A Constituição sobre a Sagrada Liturgia, do Concílio Vaticano II, pronunciou-se de modo similar: “Ao promoverem uma autêntica arte sacra, prefiram os Ordinários à mera suntuosidade uma beleza que seja nobre. Aplique-se isto mesmo às vestes e ornamentos sagrados” (Sacrosanctum Concilium, 124). Esta passagem se refere ao conceito de “nobre simplicidade”, introduzido na mesma Constituição, no número 34. Este conceito parece ter origem no arqueólogo e historiador de arte alemão, Johann Joachim Winckelmann (1717–1768), segundo o qual a escultura clássica grega caracterizava-se por “nobre simplicidade e silenciosa grandeza”.

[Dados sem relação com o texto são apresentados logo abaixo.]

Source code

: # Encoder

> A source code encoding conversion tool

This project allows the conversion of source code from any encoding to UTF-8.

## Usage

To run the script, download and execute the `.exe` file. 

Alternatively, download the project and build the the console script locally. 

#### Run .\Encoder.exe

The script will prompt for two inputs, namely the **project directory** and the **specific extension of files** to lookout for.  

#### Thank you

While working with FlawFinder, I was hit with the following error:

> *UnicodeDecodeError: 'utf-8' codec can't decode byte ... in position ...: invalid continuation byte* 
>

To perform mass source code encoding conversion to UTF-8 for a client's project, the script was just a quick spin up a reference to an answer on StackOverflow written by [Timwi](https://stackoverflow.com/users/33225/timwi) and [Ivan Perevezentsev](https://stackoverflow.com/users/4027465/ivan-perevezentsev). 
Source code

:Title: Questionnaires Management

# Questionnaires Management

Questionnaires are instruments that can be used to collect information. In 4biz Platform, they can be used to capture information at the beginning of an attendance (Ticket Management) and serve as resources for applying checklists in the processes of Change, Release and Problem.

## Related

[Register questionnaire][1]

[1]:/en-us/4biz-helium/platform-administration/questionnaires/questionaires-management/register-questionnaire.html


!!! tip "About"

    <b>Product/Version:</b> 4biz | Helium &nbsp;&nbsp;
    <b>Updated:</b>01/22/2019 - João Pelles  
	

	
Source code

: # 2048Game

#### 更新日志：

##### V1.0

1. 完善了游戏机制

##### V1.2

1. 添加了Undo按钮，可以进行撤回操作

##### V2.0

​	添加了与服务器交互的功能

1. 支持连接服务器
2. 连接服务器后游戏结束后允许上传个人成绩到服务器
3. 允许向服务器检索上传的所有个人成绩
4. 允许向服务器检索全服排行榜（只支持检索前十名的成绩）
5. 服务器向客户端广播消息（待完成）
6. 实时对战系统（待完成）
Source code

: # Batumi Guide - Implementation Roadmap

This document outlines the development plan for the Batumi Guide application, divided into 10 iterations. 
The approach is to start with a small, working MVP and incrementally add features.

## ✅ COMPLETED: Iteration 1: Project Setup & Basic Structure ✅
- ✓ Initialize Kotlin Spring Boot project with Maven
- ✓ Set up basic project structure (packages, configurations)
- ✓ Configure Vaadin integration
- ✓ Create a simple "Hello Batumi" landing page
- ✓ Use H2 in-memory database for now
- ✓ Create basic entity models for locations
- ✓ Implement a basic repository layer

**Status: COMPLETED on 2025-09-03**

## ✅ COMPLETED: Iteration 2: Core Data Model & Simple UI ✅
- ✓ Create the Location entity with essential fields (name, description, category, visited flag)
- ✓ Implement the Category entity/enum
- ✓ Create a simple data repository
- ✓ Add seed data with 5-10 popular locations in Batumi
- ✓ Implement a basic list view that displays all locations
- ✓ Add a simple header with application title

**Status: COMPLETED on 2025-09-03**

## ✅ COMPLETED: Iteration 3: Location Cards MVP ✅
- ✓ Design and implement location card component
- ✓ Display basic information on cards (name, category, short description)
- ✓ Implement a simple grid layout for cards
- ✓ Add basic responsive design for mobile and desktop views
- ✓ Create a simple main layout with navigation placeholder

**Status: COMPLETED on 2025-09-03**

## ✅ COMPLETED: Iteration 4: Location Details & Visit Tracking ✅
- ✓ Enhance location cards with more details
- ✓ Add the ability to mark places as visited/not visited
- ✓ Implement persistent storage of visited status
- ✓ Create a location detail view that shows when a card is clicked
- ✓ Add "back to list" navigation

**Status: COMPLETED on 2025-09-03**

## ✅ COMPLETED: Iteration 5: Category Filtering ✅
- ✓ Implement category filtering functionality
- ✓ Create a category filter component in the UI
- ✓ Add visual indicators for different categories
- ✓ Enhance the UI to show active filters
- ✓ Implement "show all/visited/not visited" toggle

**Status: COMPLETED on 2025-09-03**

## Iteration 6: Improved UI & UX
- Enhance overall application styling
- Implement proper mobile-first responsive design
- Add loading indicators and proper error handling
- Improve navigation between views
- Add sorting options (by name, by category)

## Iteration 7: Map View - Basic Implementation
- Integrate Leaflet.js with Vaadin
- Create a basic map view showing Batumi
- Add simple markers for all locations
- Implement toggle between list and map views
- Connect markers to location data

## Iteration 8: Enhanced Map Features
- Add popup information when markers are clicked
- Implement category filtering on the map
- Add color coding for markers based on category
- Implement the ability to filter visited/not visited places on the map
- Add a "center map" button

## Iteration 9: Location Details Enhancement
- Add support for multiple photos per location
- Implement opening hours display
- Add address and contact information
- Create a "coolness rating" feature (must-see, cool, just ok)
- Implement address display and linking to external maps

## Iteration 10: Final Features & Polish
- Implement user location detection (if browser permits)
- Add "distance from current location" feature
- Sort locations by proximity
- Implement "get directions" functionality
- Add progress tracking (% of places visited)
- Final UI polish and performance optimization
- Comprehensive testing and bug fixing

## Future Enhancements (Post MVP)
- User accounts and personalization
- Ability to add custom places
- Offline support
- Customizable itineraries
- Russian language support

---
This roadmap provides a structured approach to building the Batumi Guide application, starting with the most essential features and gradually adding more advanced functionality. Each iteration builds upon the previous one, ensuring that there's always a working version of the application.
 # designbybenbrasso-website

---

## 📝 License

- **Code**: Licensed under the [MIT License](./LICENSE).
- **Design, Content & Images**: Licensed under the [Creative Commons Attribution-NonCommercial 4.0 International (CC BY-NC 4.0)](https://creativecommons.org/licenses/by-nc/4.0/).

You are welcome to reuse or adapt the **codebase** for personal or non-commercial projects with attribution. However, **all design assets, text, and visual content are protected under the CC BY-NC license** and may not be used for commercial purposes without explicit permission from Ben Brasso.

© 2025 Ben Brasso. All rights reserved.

No início do século XX, o famoso liturgista inglês Edmund Bishop (1846–1917) descrevia o “gênio do rito romano” como marcado pela simplicidade, sobriedade e dignidade (cf. E. Bishop, Liturgica Historica. Clarendon Press, Oxford, 1918, pp. 1-19). Longe de desmerecer esta descrição, importa estar atento à sua interpretação: o rito romano é “simples” quando comparado a outros ritos históricos, como os orientais que se distinguem pela grande complexidade e suntuosidade. No entanto, a “nobre simplicidade” do rito romano não deve ser confundida com uma “pobreza litúrgica” mal-entendida e um intelectualismo que podem levar à ruína da solenidade, fundamento do culto divino. (Veja-se a contribuição essencial de Santo Tomás de Aquino na Summa Theologiæ III 64, 2; 66, 10; 83, 4).

De tais considerações resulta evidente que os paramentos sagrados devem contribuir para “o decoro da ação sagrada” (Instrução Geral do Missal Romano, 335), sobretudo “pela forma e pelo material usado”, mas também, com moderação, nos ornamentos (n. 344). O uso dos paramentos litúrgicos exprime a hermenêutica da continuidade, sem excluir um estilo histórico particular.

Bento XVI oferece um modelo nas suas celebrações, quando usa seja uma casula de estilo moderno seja, em algumas ocasiões solenes, a casula “clássica”, usada também por seus predecessores. Assim se segue o exemplo do escriba, que se tornou discípulo do Reino dos céus, e que Jesus compara a um pai de família a tirar de seu tesouro coisas novas e velhas, nova et vetera (Mt 13, 52).

Notas

  • O autor deste texto, Pe. Uwe Michael Lang, é natural da Alemanha, sacerdote da Congregação do Oratório de São Filipe Néri, em Londres, e doutor em Teologia pela Universidade de Oxford. À época em que esse artigo foi publicado (2010) no site Zenit, o padre era consultor do Departamento de Celebrações Litúrgicas do Sumo Pontífice, por nomeação de Bento XVI.